By QUINTON SMITH/YachatsNews.com
The city of Yachats may be better off financially than expected from the repercussions of the coronavirus pandemic, city manager Shannon Beaucaire told the Finance Committee last week.
But when and how the community gets a financial health report may be a bit more problematic.
The city’s Finance Committee, which is made up of representatives of the City Council and various commissions, met online for the first time in three months last Wednesday.
While it was getting pages of various finances, John Purcell, who is transitioning off the committee as a representative from the Parks & Commons Commission, asked if the group – and the community – could get a simple narrative update with basic figures on how the city was doing financially.
“Most people in this city will not look at or understand a financial report like this,” said Purcell, pointing to pages of detailed month-to-month spending that the committee was given. “It’s not what the community is asking for. What they are asking is ‘How are we doing?’”
Purcell was supported by Jacqueline Danos, his wife and a member of the Planning Commission, Craig Berdie from Parks & Commons, and Councilor Jim Tooke.
Purcell, Danos and Berdie said the community is rife with rumors — during what is expected to be heated races for two council positions and mayor – that the city is in trouble financially.
“… it’s important community information,” Berdie said.
Beaucaire said she is working on that information and was trying to get current and exact numbers, “but generally speaking it doesn’t look as we’ve been impacted as much as we thought.”
Beaucaire was referring to lodging taxes the city collects from motels and vacation rentals, which provide 61 percent of the city budget, and a 5 percent sales tax on prepared food and beverages which is used to pay debt on the wastewater treatment plant. The numbers are big — more than $1 million in lodging taxes and more than $400,000 in food/beverage taxes in fiscal 2018-19.
Those taxes are collected every three months, and businesses have until the last day of the following month to pay them.
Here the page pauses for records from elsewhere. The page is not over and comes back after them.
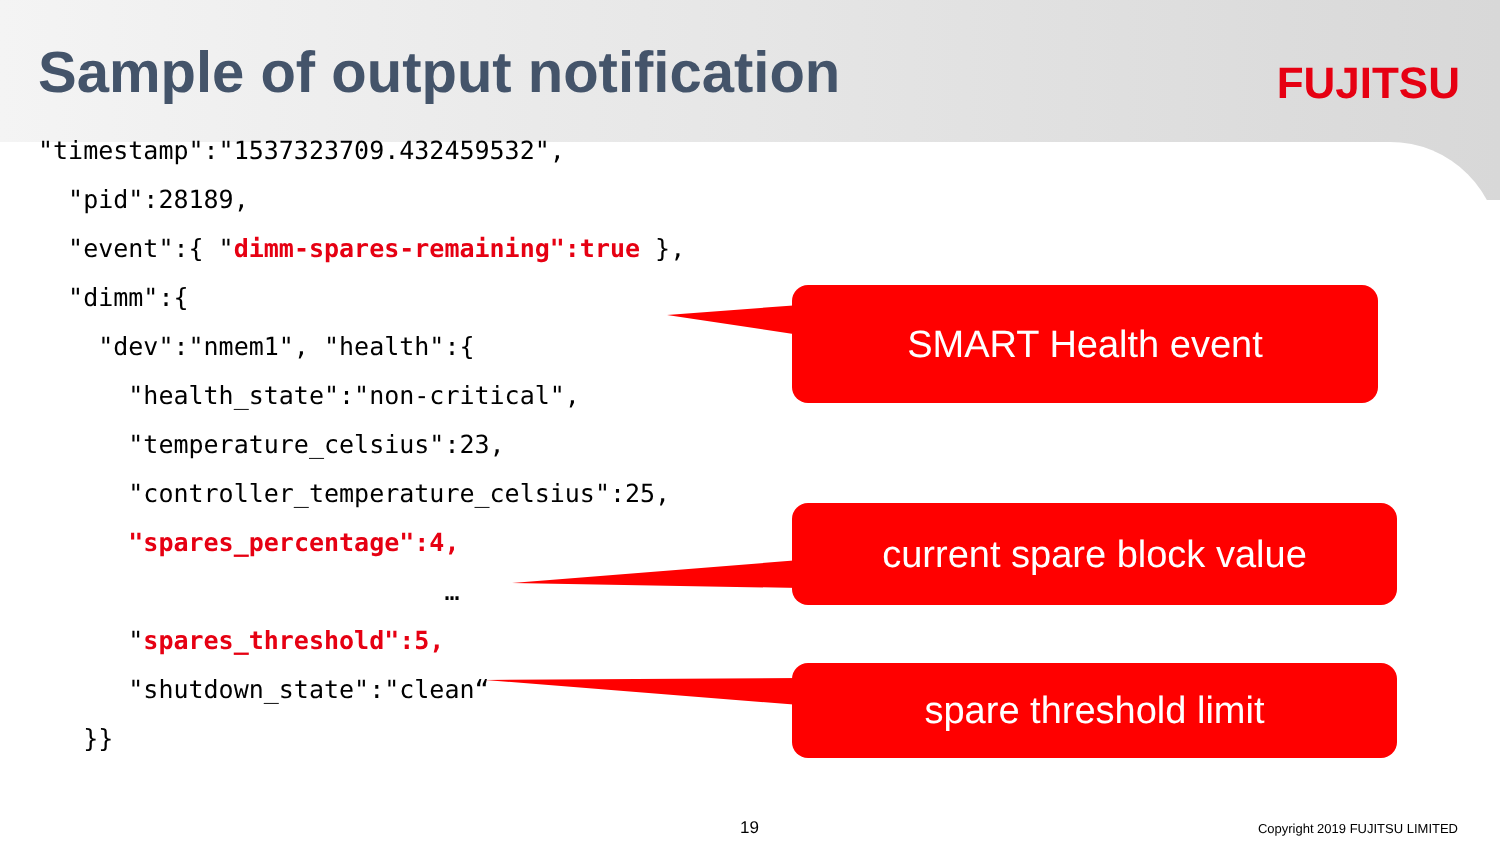Sample of output notification
FUJITSU
"timestamp":"1537323709.432459532", "pid":28189, "event":{ "dimm-spares-remaining":true }, "dimm":{ "dev":"nmem1", "health":{ "health_state":"non-critical", "temperature_celsius":23, "controller_temperature_celsius":25, "spares_percentage":4, … "spares_threshold":5, "shutdown_state":"clean“ }}
SMART Health event
current spare block value
spare threshold limit
19 Copyright 2019 FUJITSU LIMITED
That means, for example, that the last day to pay taxes for the busy summer quarter that ends Sept. 30 is Oct. 30. And most large businesses wait until the last day of the last month to pay, the committee was told.
The city budget, which was approved in late June, predicted a 50 percent decline in lodging and food/beverage taxes for the 2020-21 fiscal year. That was based on the sharp drop in tourism in the spring and uncertainty of summer and fall travel due to the coronavirus pandemic. The budget mostly maintained current spending levels and drew from the city’s healthy reserves to cover the expected decrease in revenue.
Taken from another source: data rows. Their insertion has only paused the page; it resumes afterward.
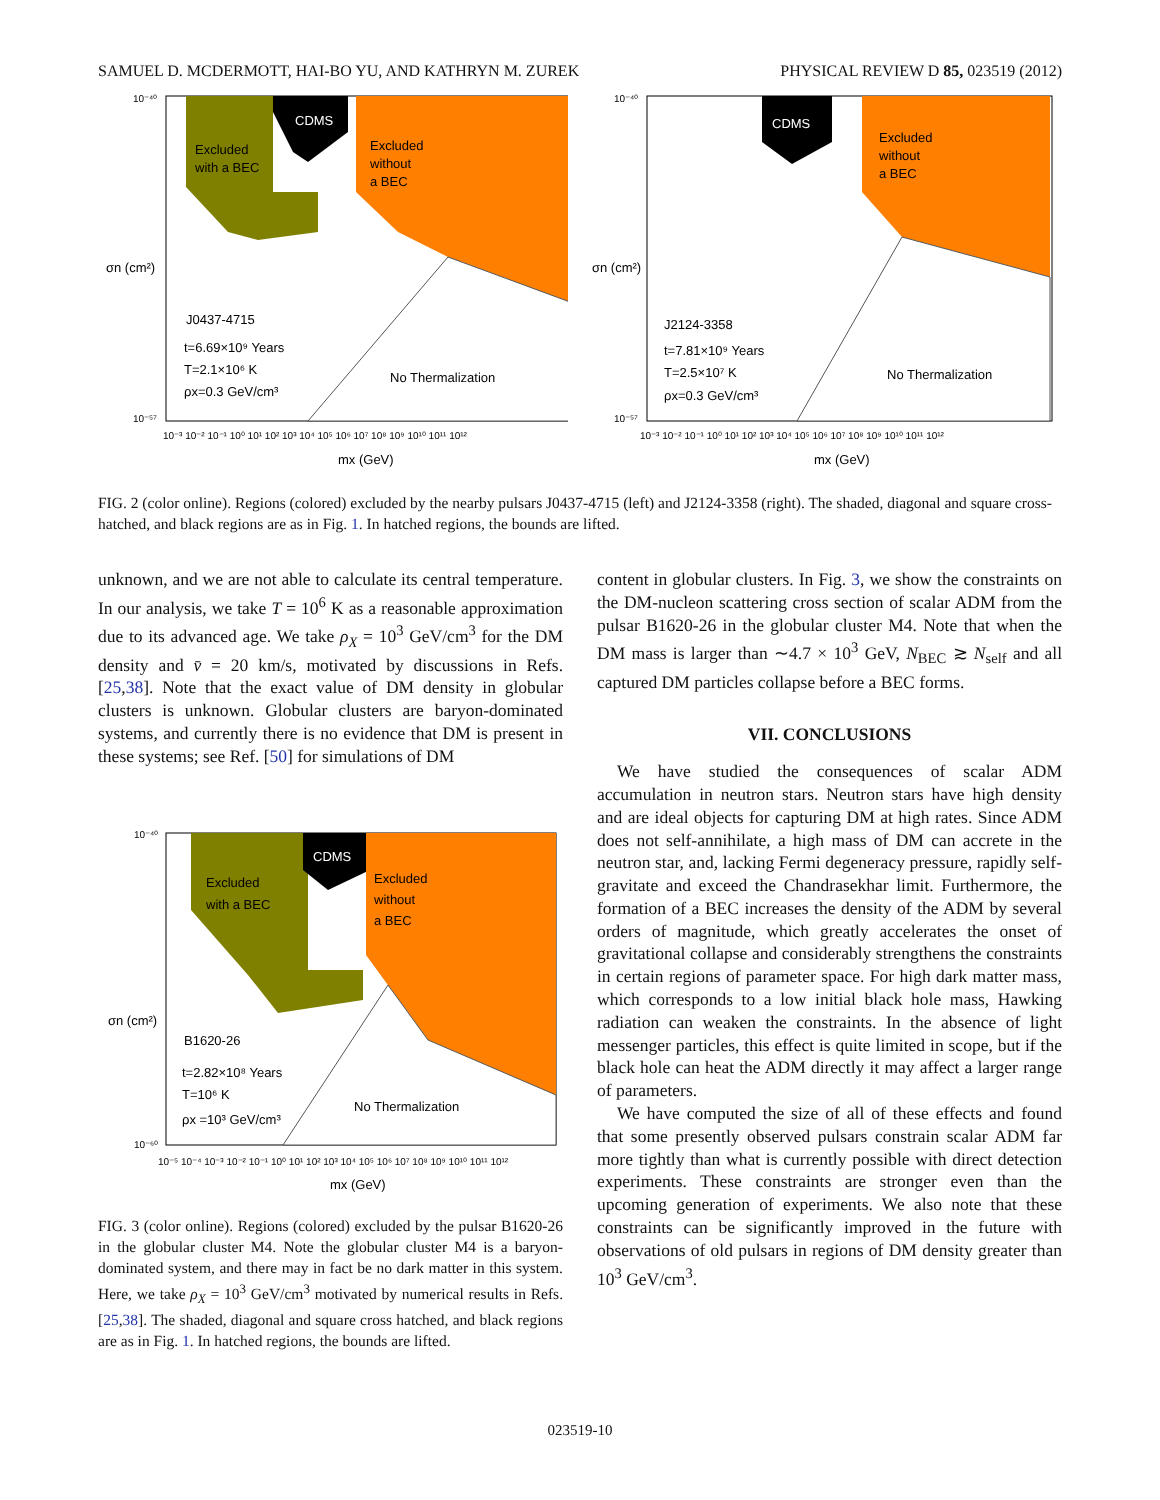SAMUEL D. MCDERMOTT, HAI-BO YU, AND KATHRYN M. ZUREK PHYSICAL REVIEW D 85, 023519 (2012)
Excluded
with a BEC
CDMS
Excluded
without
a BEC
J0437-4715
t=6.69×10⁹ Years
T=2.1×10⁶ K
ρx=0.3 GeV/cm³
No Thermalization
10⁻³ 10⁻² 10⁻¹ 10⁰ 10¹ 10² 10³ 10⁴ 10⁵ 10⁶ 10⁷ 10⁸ 10⁹ 10¹⁰ 10¹¹ 10¹²
mx (GeV)
σn (cm²)
10⁻⁴⁰
10⁻⁵⁷
CDMS
Excluded
without
a BEC
J2124-3358
t=7.81×10⁹ Years
T=2.5×10⁷ K
ρx=0.3 GeV/cm³
No Thermalization
10⁻³ 10⁻² 10⁻¹ 10⁰ 10¹ 10² 10³ 10⁴ 10⁵ 10⁶ 10⁷ 10⁸ 10⁹ 10¹⁰ 10¹¹ 10¹²
mx (GeV)
σn (cm²)
10⁻⁴⁰
10⁻⁵⁷
FIG. 2 (color online). Regions (colored) excluded by the nearby pulsars J0437-4715 (left) and J2124-3358 (right). The shaded, diagonal and square cross-hatched, and black regions are as in Fig. 1. In hatched regions, the bounds are lifted.
unknown, and we are not able to calculate its central temperature. In our analysis, we take T = 10<sup>6</sup> K as a reasonable approximation due to its advanced age. We take ρ<sub>X</sub> = 10<sup>3</sup> GeV/cm<sup>3</sup> for the DM density and v̄ = 20 km/s, motivated by discussions in Refs. [25,38]. Note that the exact value of DM density in globular clusters is unknown. Globular clusters are baryon-dominated systems, and currently there is no evidence that DM is present in these systems; see Ref. [50] for simulations of DM
Excluded
with a BEC
CDMS
Excluded
without
a BEC
B1620-26
t=2.82×10⁸ Years
T=10⁶ K
ρx =10³ GeV/cm³
No Thermalization
10⁻⁵ 10⁻⁴ 10⁻³ 10⁻² 10⁻¹ 10⁰ 10¹ 10² 10³ 10⁴ 10⁵ 10⁶ 10⁷ 10⁸ 10⁹ 10¹⁰ 10¹¹ 10¹²
mx (GeV)
σn (cm²)
10⁻⁴⁰
10⁻⁶⁰
FIG. 3 (color online). Regions (colored) excluded by the pulsar B1620-26 in the globular cluster M4. Note the globular cluster M4 is a baryon-dominated system, and there may in fact be no dark matter in this system. Here, we take ρ<sub>X</sub> = 10<sup>3</sup> GeV/cm<sup>3</sup> motivated by numerical results in Refs. [25,38]. The shaded, diagonal and square cross hatched, and black regions are as in Fig. 1. In hatched regions, the bounds are lifted.
content in globular clusters. In Fig. 3, we show the constraints on the DM-nucleon scattering cross section of scalar ADM from the pulsar B1620-26 in the globular cluster M4. Note that when the DM mass is larger than ∼4.7 × 10<sup>3</sup> GeV, N<sub>BEC</sub> ≳ N<sub>self</sub> and all captured DM particles collapse before a BEC forms.
VII. CONCLUSIONS
We have studied the consequences of scalar ADM accumulation in neutron stars. Neutron stars have high density and are ideal objects for capturing DM at high rates. Since ADM does not self-annihilate, a high mass of DM can accrete in the neutron star, and, lacking Fermi degeneracy pressure, rapidly self-gravitate and exceed the Chandrasekhar limit. Furthermore, the formation of a BEC increases the density of the ADM by several orders of magnitude, which greatly accelerates the onset of gravitational collapse and considerably strengthens the constraints in certain regions of parameter space. For high dark matter mass, which corresponds to a low initial black hole mass, Hawking radiation can weaken the constraints. In the absence of light messenger particles, this effect is quite limited in scope, but if the black hole can heat the ADM directly it may affect a larger range of parameters.
We have computed the size of all of these effects and found that some presently observed pulsars constrain scalar ADM far more tightly than what is currently possible with direct detection experiments. These constraints are stronger even than the upcoming generation of experiments. We also note that these constraints can be significantly improved in the future with observations of old pulsars in regions of DM density greater than 10<sup>3</sup> GeV/cm<sup>3</sup>.
023519-10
Beaucaire said the financial report was coming “in a couple of weeks, but it is coming.”
“I want to provide quality material to the community,” she said.
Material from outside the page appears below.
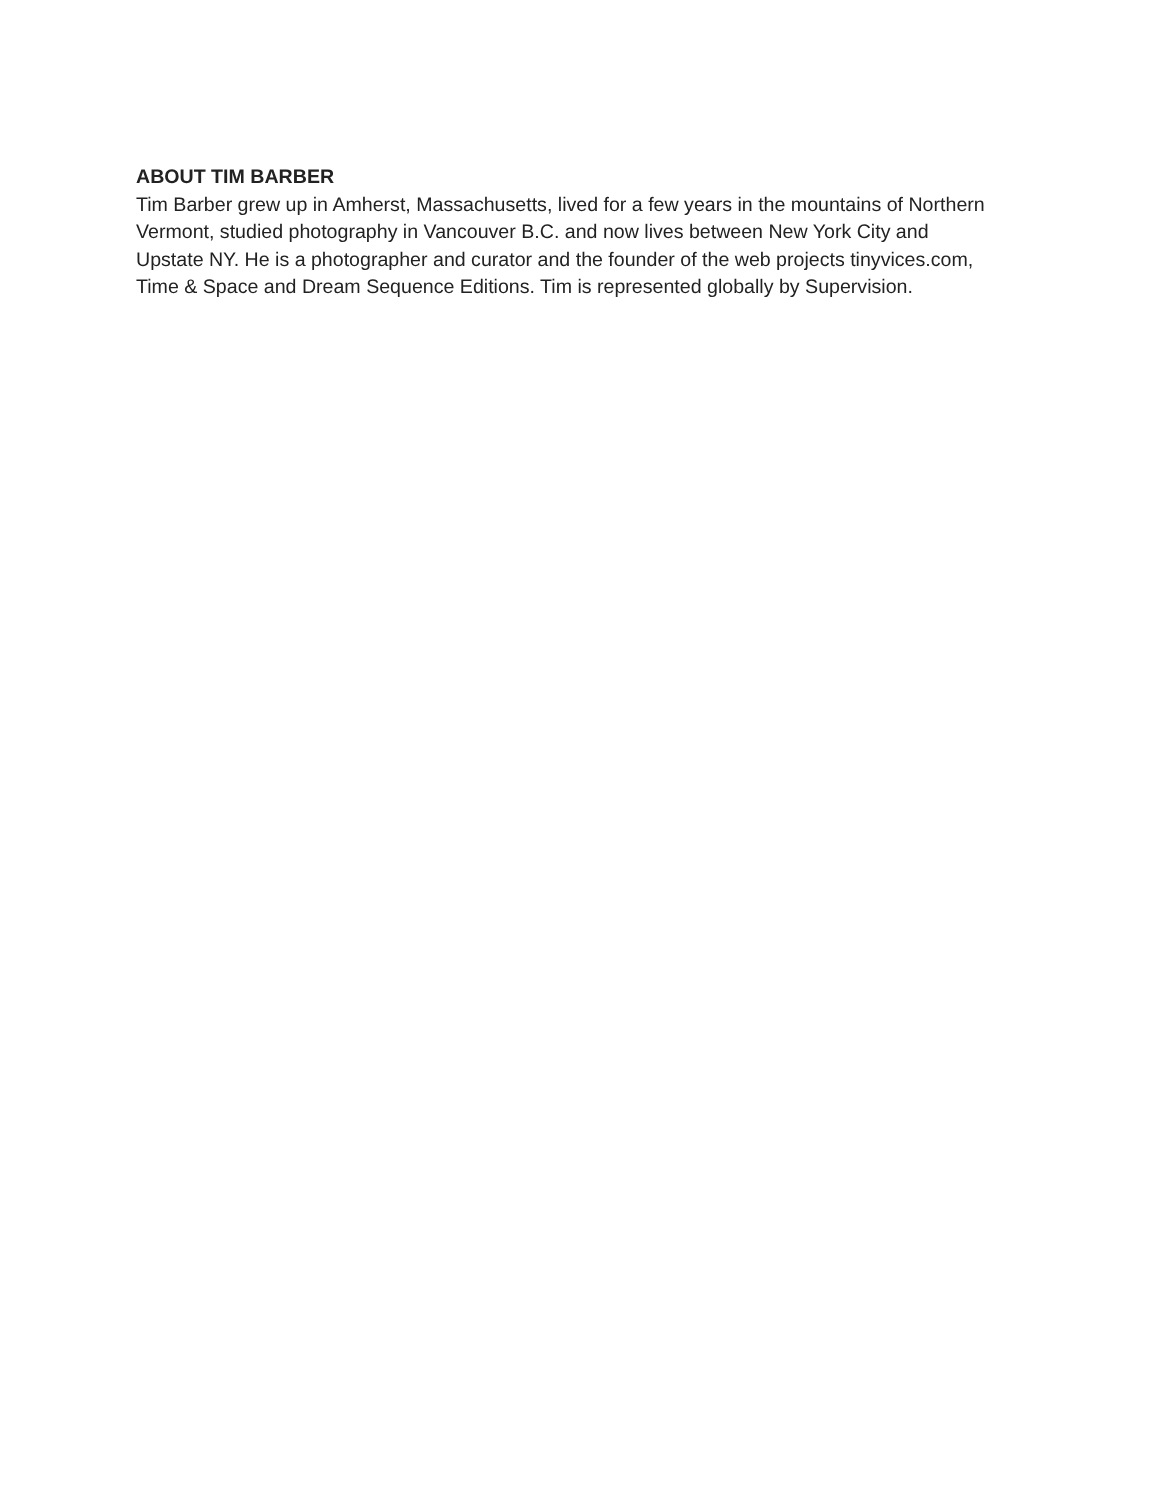ABOUT TIM BARBER
Tim Barber grew up in Amherst, Massachusetts, lived for a few years in the mountains of Northern Vermont, studied photography in Vancouver B.C. and now lives between New York City and Upstate NY. He is a photographer and curator and the founder of the web projects tinyvices.com, Time & Space and Dream Sequence Editions. Tim is represented globally by Supervision.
That’s fine, said Purcell, Danos and Tooke, but the information needs to be a simple, straightforward view of the city’s financial picture. That’s not always the case with understanding city finances, they said.
“For the average person this kind of information is hard to understand and comprehend,” Tooke said of the 18-page report the committee was given Wednesday. “They need to be … given a simple report. Are we losing or making money? Are we ahead or are we behind?”
Mayor John Moore said the committee and community would get such a report in late October. In the meantime, he said, it’s plain to see that motel parking lots are full and restaurants are busy.
“If we open our eyes and look around, then common sense says we should be doing OK,” said Moore, adding that he would try to address concerns in his monthly message in the city newsletter.
That frustrated Purcell even more.
“We need to empathize with people who are concerned,” he said, and also tamp down rumors as the Nov. 3 election approaches. “I see parking lots full but I don’t know what that means.”
On Thursday, Moore wrote in the newsletter that his talks with motel managers had them running at nearly the same occupancy rates for this July, August and September as last year “and if that trend continues we should end up with between $400,000 to $500,000 over our projected revenues for this fiscal year.”
“Rest assured, we’re in good shape financially,” Moore wrote.